[Data listing]

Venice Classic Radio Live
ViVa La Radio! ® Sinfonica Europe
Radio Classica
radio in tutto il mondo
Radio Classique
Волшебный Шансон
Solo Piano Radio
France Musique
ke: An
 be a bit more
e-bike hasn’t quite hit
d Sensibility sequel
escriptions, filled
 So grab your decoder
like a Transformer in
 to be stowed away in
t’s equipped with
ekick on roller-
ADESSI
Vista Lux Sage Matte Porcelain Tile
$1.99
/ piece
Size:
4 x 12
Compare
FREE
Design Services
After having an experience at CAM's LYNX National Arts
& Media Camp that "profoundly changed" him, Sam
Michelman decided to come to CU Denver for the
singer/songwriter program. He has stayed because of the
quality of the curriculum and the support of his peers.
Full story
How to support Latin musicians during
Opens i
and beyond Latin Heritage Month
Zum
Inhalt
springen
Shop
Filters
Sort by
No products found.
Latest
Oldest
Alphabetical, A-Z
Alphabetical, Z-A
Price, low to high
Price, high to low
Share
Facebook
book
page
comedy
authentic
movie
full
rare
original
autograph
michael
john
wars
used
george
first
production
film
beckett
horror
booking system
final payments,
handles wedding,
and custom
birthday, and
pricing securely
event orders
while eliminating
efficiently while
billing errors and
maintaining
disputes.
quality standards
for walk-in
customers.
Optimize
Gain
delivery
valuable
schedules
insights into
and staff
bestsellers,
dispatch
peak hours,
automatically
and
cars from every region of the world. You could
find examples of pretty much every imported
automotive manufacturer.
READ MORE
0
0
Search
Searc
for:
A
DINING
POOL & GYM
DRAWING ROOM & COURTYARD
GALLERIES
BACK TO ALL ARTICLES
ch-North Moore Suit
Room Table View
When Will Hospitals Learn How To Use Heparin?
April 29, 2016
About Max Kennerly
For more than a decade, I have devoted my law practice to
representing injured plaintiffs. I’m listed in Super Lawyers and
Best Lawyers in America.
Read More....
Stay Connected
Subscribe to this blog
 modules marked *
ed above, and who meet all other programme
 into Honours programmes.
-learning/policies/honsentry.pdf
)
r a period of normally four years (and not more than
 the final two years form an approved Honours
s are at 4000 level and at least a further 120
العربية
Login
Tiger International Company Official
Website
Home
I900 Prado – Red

[/Data listing]

» Problem requirements
Set down again, word for word, the stretch of records from the line with "singer/songwriter program. He" to the line with "Alphabetical, Z-A", both of those lines included.

» Answer area
singer/songwriter program. He has stayed because of the
quality of the curriculum and the support of his peers.
Full story
How to support Latin musicians during
Opens i
and beyond Latin Heritage Month
Zum
Inhalt
springen
Shop
Filters
Sort by
No products found.
Latest
Oldest
Alphabetical, A-Z
Alphabetical, Z-A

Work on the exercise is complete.